I am a religious INTP, AMA.

My main problem with organized religion is there are so many interpretations. What you end up believing relies heavily on the Pastor or Priest that you're listening to every weekend.

My parents went to two very different churches. One spoke of trying to be more like Jesus to fulfill your holy duties, the other spoke of the End of Times and prophecies and how we need to repent or go to hell. I was awestruck at the contrasts, even though they're the same religion. I would watch as people willingly gave money to "God" and I wondered how God would use money. The obvious answer, is he wouldn't. If an almighty God is so powerful, he doesn't need donations to make things happen. Since this realization I firmly believed that tithe was a scam and even wondered if the Pastors believed the bullshit they were spewing out of their mouths or if they were amazing scam artists. One Pastor was fired after stealing from the church systematically for months and that only reaffirmed my theory.

For a while I was atheist, then agnostic when I realized there might be something out there. Now I'm reading into Buddhism and am very intrigued by their practices - all whilst not worshiping a God. Zazen, the art of meditation, has been practiced by them for centuries. Recently there have been a plethora of studies that prove the benefits of meditation. Buddhism is way ahead of it's time. I consider myself a Buddhist. Which makes me spiritual, not religious.
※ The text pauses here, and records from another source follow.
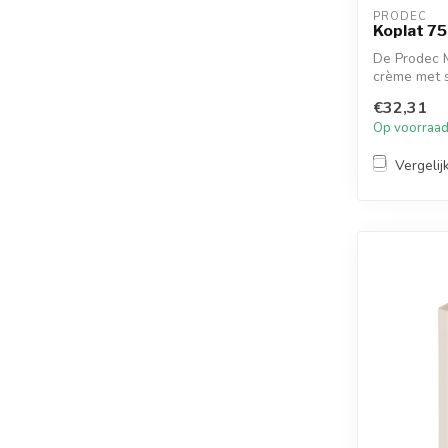
PRODEC
Koplat 75
De Prodec 
crème met s
combinati...
€32,31
Op voorraa
Vergelij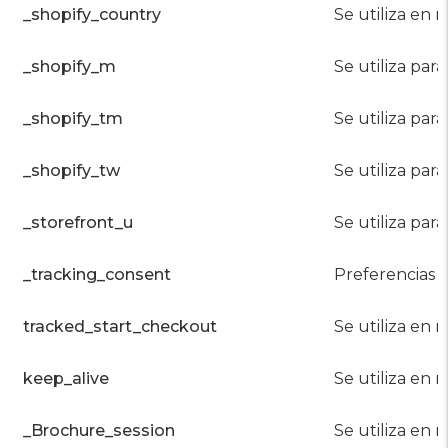
_shopify_country
Se utiliza en r
_shopify_m
Se utiliza par
_shopify_tm
Se utiliza par
_shopify_tw
Se utiliza par
_storefront_u
Se utiliza para
_tracking_consent
Preferencias 
tracked_start_checkout
Se utiliza en r
keep_alive
Se utiliza en 
_Brochure_session
Se utiliza en r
(And of course I did research on all of the Christian debunks when I was in my doubting phase. I told myself I was Christian for years before realizing that I've been lying to myself. Nothing in my life has given me any reason to believe in a higher power - or at least one that actually gives a fuck about his "sheep")

How did you look past all of this? What is your proof that God actually cares about you; that he gives a fuck?